Watch: Team Transitory Collapses as Yellen Surrenders on Inflation

The Associated Press
The Associated Press

So much for the idea that inflation would be transitory.

Treasury Secretary Janet Yellen on Thursday said she believed it was time to retire the word transitory when it comes to describing inflation and warned of the possibility that the Omicron variant could exacerbate inflation.

“I am ready to retire the word transitory,” Yellen said in an interview with Reuters. “I can agree that that hasn’t been an apt description of what we are dealing with.”

 

On Tuesday, Fed chairman Jerome Powell said he was ready to “retire” transitory.  Powell was one of the first government officials to use the word transitory to describe inflation. On Tuesday, Powell said it was not meant to indicate that inflation would be “short-lived” but rather to indicate that the transition to faster-rising prices was based on temporary economic constraints that would eventually be overcome.

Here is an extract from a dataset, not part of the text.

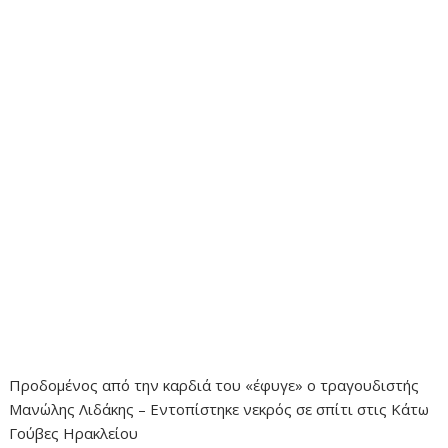
Προδομένος από την καρδιά του «έφυγε» ο τραγουδιστής
Μανώλης Λιδάκης – Εντοπίστηκε νεκρός σε σπίτι στις Κάτω
Γούβες Ηρακλείου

That explanation, however, did not quite align with the way Powell and Biden administration officials used the term earlier this year, often clearly implying that inflation would likely fade without intervention from the Fed. President Joe Biden went so far as to claim that no “serious” economist was worried about “unchecked inflation.” Yellen, who was Fed chair before Powell, said several times that inflation might last several months but not much longer than that.

One reason Yellen and Powell were caught offsides by inflation is that they underestimated the supply-side constraints of the pandemic and the Delta variant wave of infections. Instead, they focused economic aid on supporting demand in the economy, in part because of the widespread belief among Biden administration and Fed officials that the Great Recession’s economic damage was prolonged because too little demand-side stimulus was provided, In short, they fought the last economic war instead of the pandemic crisis.

Both Yellen and Powell have changed their views in light of the past year’s experience. They now see that the pandemic and the public’s response to rising infections can be inflationary along a number of vectors. Out-of-work Americans may hesitate to rejoin the workforce or stay in jobs that have a lower risk of infection, even if the economic need and compensation is greater elsewhere. Global supply chains can freeze up when factories or ports in Asia are shuttered to fight outbreaks. And consumers shift demand to goods from services.

Yellen on Thursday warned that the omicron variant could also have inflationary effects.

“Now the new variant, the Omicron variant, the pandemic could be with us for quite some time and hopefully not completely stifling economic activity but affecting our behavior in ways that contribute to inflation,” Yellen said. “This could again exacerbate supply chain and inflation problems.”